The air pressure at a given point on the Earth is produced by the weight of the atmosphere above it.. This is why air pressure decreases with altitude. Because an altimeter measures atmospheric pressure and does not measure altitude directly, it is actually a barometer. For the purpose of calculating absolute altitude, the pressure at sea-level is assumed as being zero-point pressure. Atmospheric pressure, however, also depends on the weather and on temperature changes. As a barometer, an altimeter will thus indicate temperature changes, but these then affect the overall accuracy of the altitude being displayed: air pressure fluctuations of 1 mbar will cause a difference in altitude of 8 meters, and changes in weather (as with fronts) can cause air pressure to change by up to 5 mbar (40 meters altitude change!). To eliminate this effect, an altimeter needs continual re-calibration, preferably once every 3 hours or so. Generally, the altimeter must be calibrated using a known altitude, as one located on a topo map being used. If the altimeter altitude corresponds to that indicated on the map, this means the weather is stable. If it is much higher than the known altitude, this means bad weather (a depression) is on the way; if it is lower, better weather is on the way.

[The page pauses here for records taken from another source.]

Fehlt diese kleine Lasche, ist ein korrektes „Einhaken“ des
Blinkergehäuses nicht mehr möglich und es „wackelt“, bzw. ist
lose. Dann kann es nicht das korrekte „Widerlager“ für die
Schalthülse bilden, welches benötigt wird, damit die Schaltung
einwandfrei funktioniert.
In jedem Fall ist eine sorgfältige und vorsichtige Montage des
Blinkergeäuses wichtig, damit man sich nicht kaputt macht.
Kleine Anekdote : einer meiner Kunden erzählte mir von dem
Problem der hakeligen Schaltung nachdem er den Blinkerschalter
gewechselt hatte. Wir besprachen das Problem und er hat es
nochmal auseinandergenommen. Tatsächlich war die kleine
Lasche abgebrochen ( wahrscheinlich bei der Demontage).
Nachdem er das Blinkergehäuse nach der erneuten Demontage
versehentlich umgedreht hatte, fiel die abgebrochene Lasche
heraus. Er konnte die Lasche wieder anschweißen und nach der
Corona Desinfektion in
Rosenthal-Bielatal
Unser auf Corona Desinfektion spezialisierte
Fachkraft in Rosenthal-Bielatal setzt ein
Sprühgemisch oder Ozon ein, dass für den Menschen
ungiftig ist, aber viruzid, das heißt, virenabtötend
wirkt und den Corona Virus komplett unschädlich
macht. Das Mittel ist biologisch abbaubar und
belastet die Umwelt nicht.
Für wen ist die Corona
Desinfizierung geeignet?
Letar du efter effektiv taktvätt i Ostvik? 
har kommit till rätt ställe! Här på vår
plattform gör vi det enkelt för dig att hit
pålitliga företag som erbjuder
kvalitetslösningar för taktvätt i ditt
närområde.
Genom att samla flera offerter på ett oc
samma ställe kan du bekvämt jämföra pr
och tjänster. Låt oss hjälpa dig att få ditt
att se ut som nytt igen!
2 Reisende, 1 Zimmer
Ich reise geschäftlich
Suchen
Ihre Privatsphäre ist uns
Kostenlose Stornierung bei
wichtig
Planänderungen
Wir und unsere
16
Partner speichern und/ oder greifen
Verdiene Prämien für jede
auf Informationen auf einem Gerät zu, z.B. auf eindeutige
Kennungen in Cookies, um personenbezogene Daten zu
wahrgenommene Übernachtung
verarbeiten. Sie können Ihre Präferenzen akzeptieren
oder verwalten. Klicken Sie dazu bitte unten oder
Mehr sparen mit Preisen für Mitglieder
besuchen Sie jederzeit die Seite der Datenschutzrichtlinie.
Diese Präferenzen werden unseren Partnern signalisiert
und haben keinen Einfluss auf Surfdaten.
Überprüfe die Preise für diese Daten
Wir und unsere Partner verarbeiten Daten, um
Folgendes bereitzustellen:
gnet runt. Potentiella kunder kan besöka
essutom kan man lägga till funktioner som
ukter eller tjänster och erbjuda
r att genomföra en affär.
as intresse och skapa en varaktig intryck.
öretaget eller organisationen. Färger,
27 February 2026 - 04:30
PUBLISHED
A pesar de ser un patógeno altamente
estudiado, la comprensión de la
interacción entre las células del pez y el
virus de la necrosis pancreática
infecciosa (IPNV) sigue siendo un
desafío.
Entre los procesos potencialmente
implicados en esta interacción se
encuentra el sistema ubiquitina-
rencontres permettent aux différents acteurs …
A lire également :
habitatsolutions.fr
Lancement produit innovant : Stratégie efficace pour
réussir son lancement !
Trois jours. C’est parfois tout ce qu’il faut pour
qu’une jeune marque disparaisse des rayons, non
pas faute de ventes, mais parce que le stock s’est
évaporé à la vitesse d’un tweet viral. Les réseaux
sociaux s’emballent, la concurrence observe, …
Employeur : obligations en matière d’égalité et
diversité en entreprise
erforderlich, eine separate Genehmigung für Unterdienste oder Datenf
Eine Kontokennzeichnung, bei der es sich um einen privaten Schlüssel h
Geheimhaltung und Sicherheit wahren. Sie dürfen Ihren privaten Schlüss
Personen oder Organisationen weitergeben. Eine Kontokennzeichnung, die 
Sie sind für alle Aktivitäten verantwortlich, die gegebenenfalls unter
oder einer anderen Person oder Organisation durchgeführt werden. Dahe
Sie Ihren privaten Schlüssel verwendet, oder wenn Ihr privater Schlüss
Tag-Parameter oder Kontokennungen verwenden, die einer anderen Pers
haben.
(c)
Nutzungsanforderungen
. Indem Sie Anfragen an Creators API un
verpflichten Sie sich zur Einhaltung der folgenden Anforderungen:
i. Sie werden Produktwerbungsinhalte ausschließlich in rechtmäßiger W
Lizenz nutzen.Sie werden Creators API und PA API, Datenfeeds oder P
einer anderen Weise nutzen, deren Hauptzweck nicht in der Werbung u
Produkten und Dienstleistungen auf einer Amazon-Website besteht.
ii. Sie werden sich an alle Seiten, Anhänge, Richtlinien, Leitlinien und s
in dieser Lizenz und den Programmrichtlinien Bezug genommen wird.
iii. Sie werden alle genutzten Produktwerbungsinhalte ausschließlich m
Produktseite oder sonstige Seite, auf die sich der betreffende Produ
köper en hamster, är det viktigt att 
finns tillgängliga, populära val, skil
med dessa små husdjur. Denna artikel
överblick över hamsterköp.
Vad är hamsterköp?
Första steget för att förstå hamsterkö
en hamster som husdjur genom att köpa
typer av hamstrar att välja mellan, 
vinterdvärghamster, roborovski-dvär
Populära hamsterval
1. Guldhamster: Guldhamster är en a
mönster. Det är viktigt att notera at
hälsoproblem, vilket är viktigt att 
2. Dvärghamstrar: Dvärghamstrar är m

Temperature plays a key role as well, and many altimeters feature temperature compensation to avoid erratic pressure readings caused by temperature changes. The problem is, all altimeters assume the temperature of 15 °C at sea level, which decreases by .65 °C for every 100 m increase in elevation. This theoretical atmosphere is most often not the true atmosphere in which you are actually trying to get a reading. We estimate a difference of 4 meters per 1000 m and per °C difference between the true temperature and theoretical temperature. Getting an accurate true temperature reading requires sitting 20-30 minutes in the shade, shielded from wind and away from body heat. Such calibration is not very realistic operation for most hikers, even if the altimeter also features a thermometer.
Things are even more complicated by the fact that the pressure/altitude relationship is not constant at all points on Earth, and the compensation software on a given instrument is often adapted to a certain geographical zone, such as that in which the altimeter is sold (Europe in our case).
Finally, don't confuse the misleading term "resolution" with "accuracy." The resolution refers to the "range resolution," the numbers displayed on the screen, rather than the accuracy of the internal pressure sensor that determines the viability of the instrument. Getting good range resolution doesn't cost all that much, but a very precise internal pressure sensor is quite expensive to make. Many instruments will thus have an accuracy indication of 2% (i.e., 2% error: 40 meters for 2000 meters), but advertise a "resolution" of 2-5 meters.